The closer I looked I could see a little desert bird nesting in the bushes, maybe even some hummingbirds if I looked close enough - it's just that they all blended into the leaves on the tree. Then I saw some rustling among the rocks as desert squirrels and rabbits scampered to and fro - I could barely see them because they are the same color as the rocks and they just sort of blend in. I also heard some rustling sounds and knew that snakes were out there slithering around, but they are also designed to blend in with their environment so that's why (Thank God) I rarely ever see one even though I know that they are there.

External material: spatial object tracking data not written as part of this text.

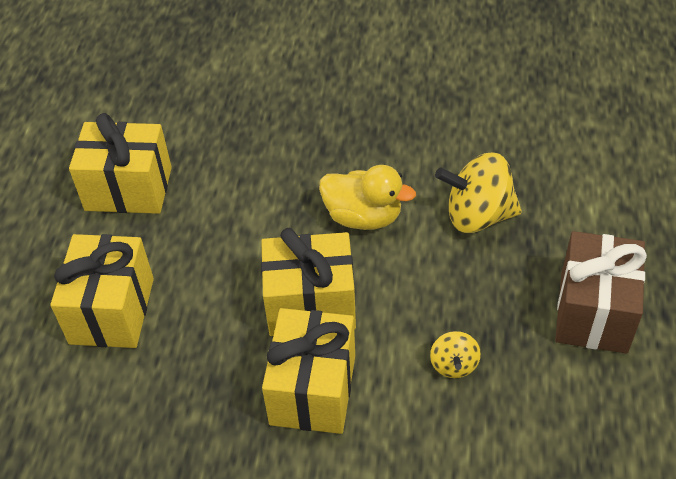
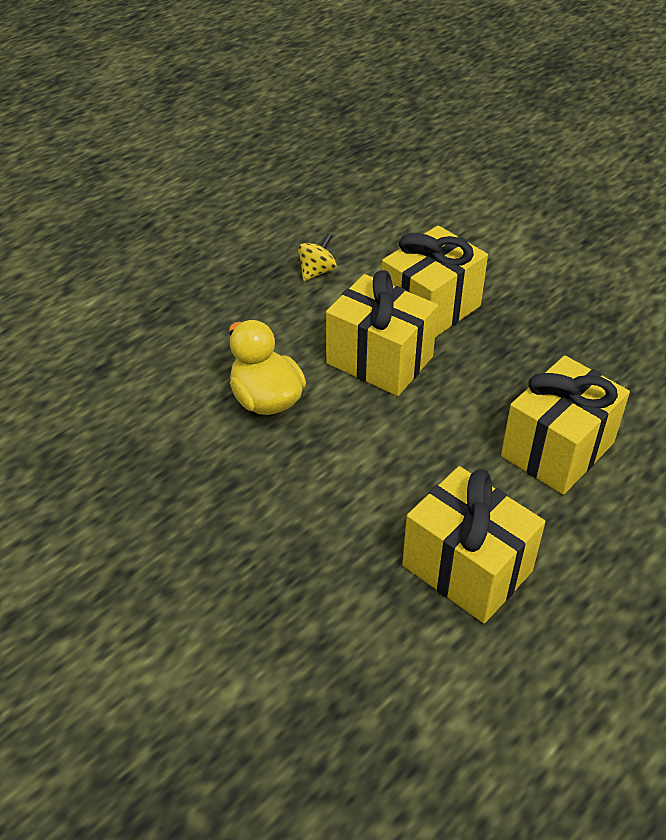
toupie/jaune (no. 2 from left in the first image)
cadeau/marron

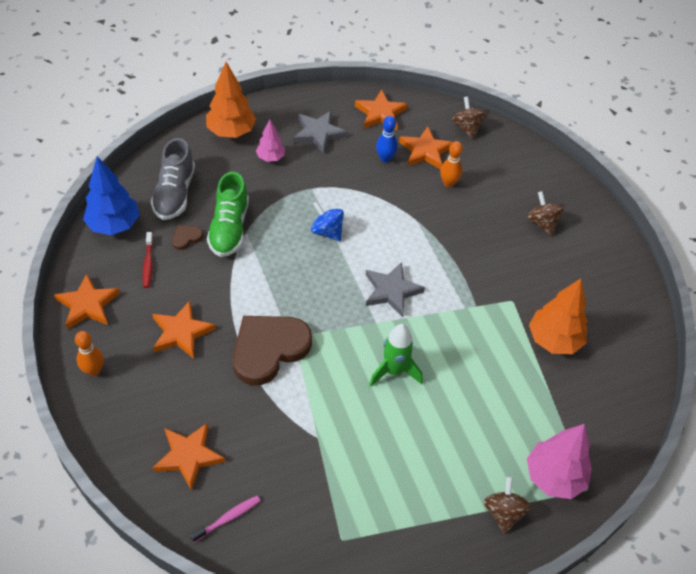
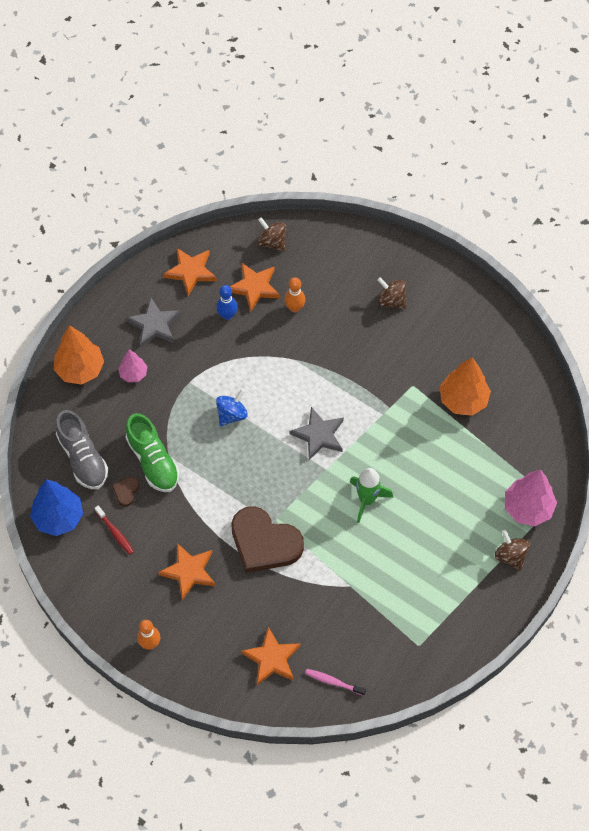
toupie/bleu
étoile/orange (no. 1 from left in the first image)
cœur/marron (no. 2 from left)
brosse à dents/rose

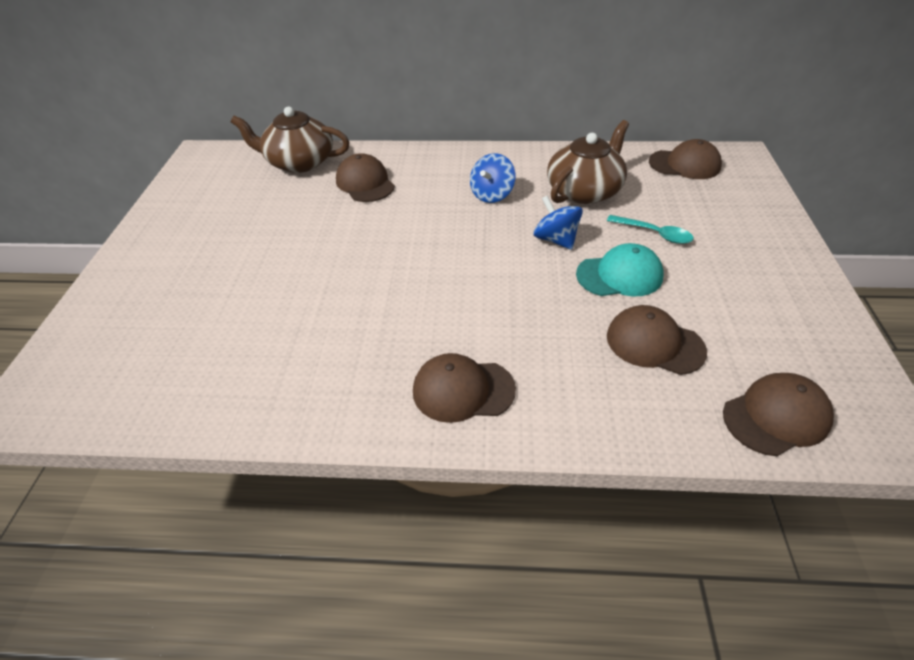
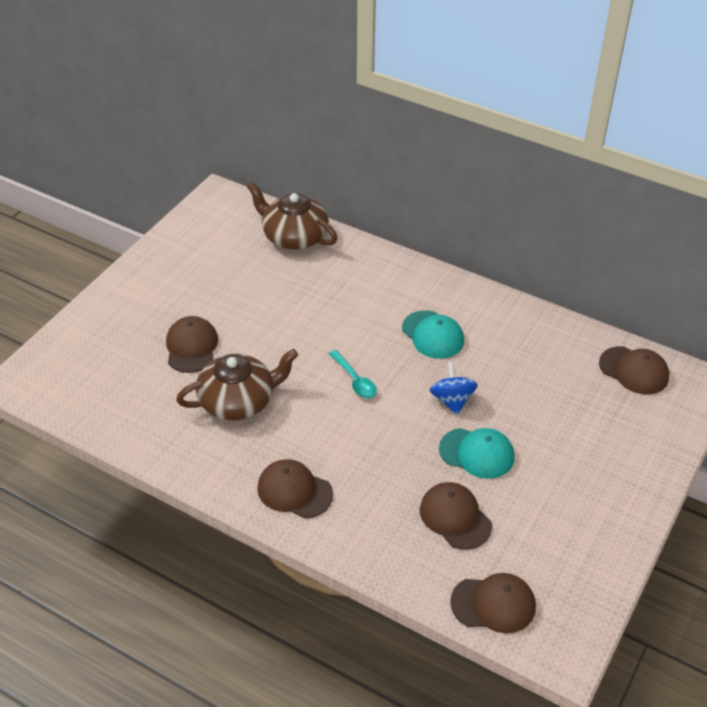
théière/marron (no. 1 from left)
casquette/marron (no. 1 from left)
casquette/turquoise (no. 1 from left)
cuillère/turquoise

Perhaps my recent awareness of the beautiful balance of the blending of nature made me take special notice of an article I read in this morning's New York Times by the author Akiko Bush, titled: How to be Invisible. The article suggested that in an age where there is so much emphasis on "standing out" and getting people to pay attention to us, we might all do well to take a lesson from nature and rediscover the value of "blending in" and being invisible: Bush writes:
Becoming invisible is not about denying creative individualism nor about relinquishing any of the qualities that make us unique, original, singular. Rather it can be a condition of insight that we are of a larger world, giving us a fuller appreciation for our place in the greater scheme of things.
Sometimes I find great wisdom on the pages of the New York Times.
When I was a younger man I often found myself doing all I could to advance my career, doing my best so that people would notice me. I wanted to be the guy who stood out from others as especially talented and gifted - a prime candidate to be advanced up the ladder of success.
The problem was of course that I had actually convinced myself into believing that I was the center of everyone else's attention and that other people were thinking about me all the time. Thinking I was always on center stage, I put a lot of useless energy onto tailoring my life to what I thought people expected of me. I now realize that I was playing to an audience that wasn't even there.
In my later years of life I have not only come to realize that I am not on center stage - I no longer want to be. In fact I have come to believe that "standing out" from others can be a great impediment on the journey for deeper truth and greater wisdom in life.
Invisibility is a gift I have come to cherish and highly prize in this second half of my life.
Being invisible doesn't mean that I don't exist or that I am no longer useful - of course I am aware of my uniqueness and my talents, and I know that my life contributes to the bigger picture; however, I am also aware of the uniqueness and the contribution of every other person in the web of life. I am also aware of the the uniqueness of those rabbits and the hummingbirds and the squirrels on the rocks - all blending in together, all of us invisible and taking our place in the "greater scheme of things."
Invisibility is such a powerful and freeing experience.